-------- MATERIAL FOR THE TASK

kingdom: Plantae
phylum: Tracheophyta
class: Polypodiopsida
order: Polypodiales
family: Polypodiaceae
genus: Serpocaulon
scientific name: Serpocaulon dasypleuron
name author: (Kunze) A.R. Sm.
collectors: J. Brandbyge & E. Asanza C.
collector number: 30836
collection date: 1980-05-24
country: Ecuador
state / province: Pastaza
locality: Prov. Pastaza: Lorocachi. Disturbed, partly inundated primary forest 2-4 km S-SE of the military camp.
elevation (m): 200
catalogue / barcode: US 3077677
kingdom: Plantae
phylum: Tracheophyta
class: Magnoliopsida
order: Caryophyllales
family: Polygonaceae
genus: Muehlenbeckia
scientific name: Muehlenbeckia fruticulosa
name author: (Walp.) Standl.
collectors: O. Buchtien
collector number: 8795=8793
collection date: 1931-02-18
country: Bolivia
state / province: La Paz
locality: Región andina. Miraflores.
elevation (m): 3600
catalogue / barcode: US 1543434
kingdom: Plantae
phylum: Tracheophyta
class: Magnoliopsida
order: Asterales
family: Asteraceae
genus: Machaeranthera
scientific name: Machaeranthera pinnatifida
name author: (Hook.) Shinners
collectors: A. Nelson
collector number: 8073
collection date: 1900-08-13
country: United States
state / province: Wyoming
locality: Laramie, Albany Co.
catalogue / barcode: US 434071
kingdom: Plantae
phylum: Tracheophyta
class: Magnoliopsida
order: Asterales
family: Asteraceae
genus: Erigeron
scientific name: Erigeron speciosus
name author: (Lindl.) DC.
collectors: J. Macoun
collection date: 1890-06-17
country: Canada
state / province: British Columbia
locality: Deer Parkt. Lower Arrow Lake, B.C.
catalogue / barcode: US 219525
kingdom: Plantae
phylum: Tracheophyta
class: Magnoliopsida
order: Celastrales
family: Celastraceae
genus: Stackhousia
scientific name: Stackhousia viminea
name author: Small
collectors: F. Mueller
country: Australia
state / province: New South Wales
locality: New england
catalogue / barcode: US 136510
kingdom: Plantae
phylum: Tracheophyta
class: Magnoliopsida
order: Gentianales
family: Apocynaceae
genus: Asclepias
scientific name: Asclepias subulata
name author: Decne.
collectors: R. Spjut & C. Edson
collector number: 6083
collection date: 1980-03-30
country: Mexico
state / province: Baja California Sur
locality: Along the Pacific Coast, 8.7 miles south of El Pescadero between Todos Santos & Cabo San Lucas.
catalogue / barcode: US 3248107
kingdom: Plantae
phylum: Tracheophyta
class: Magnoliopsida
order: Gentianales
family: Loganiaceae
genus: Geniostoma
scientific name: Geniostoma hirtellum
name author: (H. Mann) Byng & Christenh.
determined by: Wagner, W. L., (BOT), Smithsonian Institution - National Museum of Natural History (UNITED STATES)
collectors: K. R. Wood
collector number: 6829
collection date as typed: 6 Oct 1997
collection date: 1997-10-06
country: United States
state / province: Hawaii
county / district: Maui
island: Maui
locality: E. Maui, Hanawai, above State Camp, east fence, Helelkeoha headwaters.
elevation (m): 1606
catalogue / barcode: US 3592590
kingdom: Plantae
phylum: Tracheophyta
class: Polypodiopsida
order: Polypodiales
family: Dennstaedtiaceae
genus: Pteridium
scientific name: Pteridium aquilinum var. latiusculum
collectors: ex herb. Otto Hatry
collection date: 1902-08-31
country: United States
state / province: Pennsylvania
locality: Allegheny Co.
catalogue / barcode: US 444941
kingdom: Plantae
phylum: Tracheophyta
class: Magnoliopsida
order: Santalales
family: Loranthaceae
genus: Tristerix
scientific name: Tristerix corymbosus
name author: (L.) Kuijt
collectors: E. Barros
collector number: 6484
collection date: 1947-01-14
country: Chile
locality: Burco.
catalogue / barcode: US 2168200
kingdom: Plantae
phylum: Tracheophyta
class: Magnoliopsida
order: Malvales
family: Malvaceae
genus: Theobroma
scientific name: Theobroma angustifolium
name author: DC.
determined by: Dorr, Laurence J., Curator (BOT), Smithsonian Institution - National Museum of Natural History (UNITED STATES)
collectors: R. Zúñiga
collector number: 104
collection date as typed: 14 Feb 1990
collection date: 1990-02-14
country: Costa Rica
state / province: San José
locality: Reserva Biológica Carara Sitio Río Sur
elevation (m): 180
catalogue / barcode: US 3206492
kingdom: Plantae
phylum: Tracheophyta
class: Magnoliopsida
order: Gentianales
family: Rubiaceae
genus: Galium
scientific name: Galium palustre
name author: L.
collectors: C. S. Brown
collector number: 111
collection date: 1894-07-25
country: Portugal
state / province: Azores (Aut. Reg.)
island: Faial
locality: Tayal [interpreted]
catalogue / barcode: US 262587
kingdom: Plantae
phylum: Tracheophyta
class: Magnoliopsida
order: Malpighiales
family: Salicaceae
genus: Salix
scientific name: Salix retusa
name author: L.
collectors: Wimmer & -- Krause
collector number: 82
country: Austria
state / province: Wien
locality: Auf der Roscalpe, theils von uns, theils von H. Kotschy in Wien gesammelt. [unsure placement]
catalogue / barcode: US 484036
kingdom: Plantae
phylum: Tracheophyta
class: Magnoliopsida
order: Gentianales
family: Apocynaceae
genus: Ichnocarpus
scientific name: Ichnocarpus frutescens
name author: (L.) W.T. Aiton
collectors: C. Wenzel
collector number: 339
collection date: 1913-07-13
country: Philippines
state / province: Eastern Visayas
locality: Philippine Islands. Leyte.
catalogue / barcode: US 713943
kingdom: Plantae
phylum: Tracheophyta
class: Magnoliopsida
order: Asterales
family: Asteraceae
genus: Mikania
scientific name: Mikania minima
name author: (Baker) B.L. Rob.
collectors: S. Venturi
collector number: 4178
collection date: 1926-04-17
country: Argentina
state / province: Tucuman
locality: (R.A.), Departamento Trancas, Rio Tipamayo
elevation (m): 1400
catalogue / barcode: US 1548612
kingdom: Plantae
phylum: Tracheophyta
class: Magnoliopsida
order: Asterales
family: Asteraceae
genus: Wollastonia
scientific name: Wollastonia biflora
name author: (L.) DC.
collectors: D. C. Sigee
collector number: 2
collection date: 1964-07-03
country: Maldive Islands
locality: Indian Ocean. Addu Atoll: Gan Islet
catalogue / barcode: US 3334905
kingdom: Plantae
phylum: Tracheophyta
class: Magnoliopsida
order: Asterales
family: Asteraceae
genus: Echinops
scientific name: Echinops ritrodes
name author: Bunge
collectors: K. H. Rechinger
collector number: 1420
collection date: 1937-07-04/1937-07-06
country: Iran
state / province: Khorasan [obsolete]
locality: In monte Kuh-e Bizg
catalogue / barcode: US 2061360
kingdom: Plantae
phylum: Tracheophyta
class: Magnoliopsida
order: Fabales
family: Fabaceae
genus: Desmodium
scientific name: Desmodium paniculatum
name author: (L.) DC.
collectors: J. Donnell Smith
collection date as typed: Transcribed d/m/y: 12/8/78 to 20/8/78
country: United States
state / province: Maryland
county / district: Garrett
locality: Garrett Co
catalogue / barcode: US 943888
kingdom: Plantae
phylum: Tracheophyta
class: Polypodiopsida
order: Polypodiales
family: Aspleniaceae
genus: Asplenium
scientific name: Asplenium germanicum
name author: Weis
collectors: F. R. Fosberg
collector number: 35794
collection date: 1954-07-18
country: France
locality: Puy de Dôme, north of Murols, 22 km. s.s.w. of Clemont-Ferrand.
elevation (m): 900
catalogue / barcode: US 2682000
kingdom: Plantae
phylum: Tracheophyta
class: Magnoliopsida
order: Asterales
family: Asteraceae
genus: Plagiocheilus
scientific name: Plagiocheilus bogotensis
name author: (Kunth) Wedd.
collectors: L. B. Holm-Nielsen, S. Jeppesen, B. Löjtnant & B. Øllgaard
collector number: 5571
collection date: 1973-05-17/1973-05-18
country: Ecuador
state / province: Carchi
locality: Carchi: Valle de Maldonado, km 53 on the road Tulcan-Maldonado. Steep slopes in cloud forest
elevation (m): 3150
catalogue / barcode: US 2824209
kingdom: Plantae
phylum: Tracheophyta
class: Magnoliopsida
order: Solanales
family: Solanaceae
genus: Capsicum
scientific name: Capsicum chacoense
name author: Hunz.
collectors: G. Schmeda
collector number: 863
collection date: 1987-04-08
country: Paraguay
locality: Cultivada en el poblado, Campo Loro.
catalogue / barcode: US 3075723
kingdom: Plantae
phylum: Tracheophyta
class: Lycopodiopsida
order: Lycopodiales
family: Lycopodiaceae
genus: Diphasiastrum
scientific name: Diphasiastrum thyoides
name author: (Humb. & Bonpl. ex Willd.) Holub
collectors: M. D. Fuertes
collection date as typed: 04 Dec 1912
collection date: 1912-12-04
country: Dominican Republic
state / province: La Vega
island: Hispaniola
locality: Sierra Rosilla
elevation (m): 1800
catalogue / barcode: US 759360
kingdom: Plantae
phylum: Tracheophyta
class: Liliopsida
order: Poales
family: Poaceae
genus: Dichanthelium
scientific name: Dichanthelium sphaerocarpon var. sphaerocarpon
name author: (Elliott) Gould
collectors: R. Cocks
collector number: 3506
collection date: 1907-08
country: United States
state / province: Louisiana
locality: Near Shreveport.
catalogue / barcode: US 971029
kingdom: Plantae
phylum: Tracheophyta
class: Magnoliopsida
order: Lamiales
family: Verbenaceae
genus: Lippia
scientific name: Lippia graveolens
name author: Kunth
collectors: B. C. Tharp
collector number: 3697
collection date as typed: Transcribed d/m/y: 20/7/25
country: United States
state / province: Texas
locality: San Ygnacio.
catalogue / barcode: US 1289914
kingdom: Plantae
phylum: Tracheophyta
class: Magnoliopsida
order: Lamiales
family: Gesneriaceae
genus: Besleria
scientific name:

----------------

### WHAT THIS TASK INVOLVES
Retype the listing without any changes, starting with its first line and going on through the line with "collector number: 8073", that line included.

### THE REPLY
kingdom: Plantae
phylum: Tracheophyta
class: Polypodiopsida
order: Polypodiales
family: Polypodiaceae
genus: Serpocaulon
scientific name: Serpocaulon dasypleuron
name author: (Kunze) A.R. Sm.
collectors: J. Brandbyge & E. Asanza C.
collector number: 30836
collection date: 1980-05-24
country: Ecuador
state / province: Pastaza
locality: Prov. Pastaza: Lorocachi. Disturbed, partly inundated primary forest 2-4 km S-SE of the military camp.
elevation (m): 200
catalogue / barcode: US 3077677
kingdom: Plantae
phylum: Tracheophyta
class: Magnoliopsida
order: Caryophyllales
family: Polygonaceae
genus: Muehlenbeckia
scientific name: Muehlenbeckia fruticulosa
name author: (Walp.) Standl.
collectors: O. Buchtien
collector number: 8795=8793
collection date: 1931-02-18
country: Bolivia
state / province: La Paz
locality: Región andina. Miraflores.
elevation (m): 3600
catalogue / barcode: US 1543434
kingdom: Plantae
phylum: Tracheophyta
class: Magnoliopsida
order: Asterales
family: Asteraceae
genus: Machaeranthera
scientific name: Machaeranthera pinnatifida
name author: (Hook.) Shinners
collectors: A. Nelson
collector number: 8073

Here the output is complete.